Goal of the exercise:
Every line from the top of the records below through the one containing "Porque combina lo" must be copied exactly, and the pictures must not be.

Excerpted records:
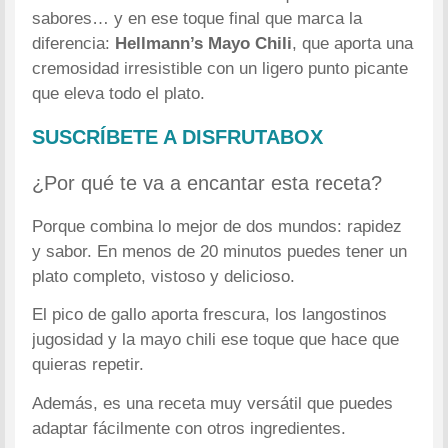
sabores… y en ese toque final que marca la
diferencia:
Hellmann’s Mayo Chili
, que aporta una
cremosidad irresistible con un ligero punto picante
que eleva todo el plato.
SUSCRÍBETE A DISFRUTABOX
¿Por qué te va a encantar esta receta?
Porque combina lo mejor de dos mundos: rapidez
y sabor. En menos de 20 minutos puedes tener un
plato completo, vistoso y delicioso.
El pico de gallo aporta frescura, los langostinos
jugosidad y la mayo chili ese toque que hace que
quieras repetir.
Además, es una receta muy versátil que puedes
adaptar fácilmente con otros ingredientes.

Solution to the exercise:
sabores… y en ese toque final que marca la
diferencia:
Hellmann’s Mayo Chili
, que aporta una
cremosidad irresistible con un ligero punto picante
que eleva todo el plato.
SUSCRÍBETE A DISFRUTABOX
¿Por qué te va a encantar esta receta?
Porque combina lo mejor de dos mundos: rapidez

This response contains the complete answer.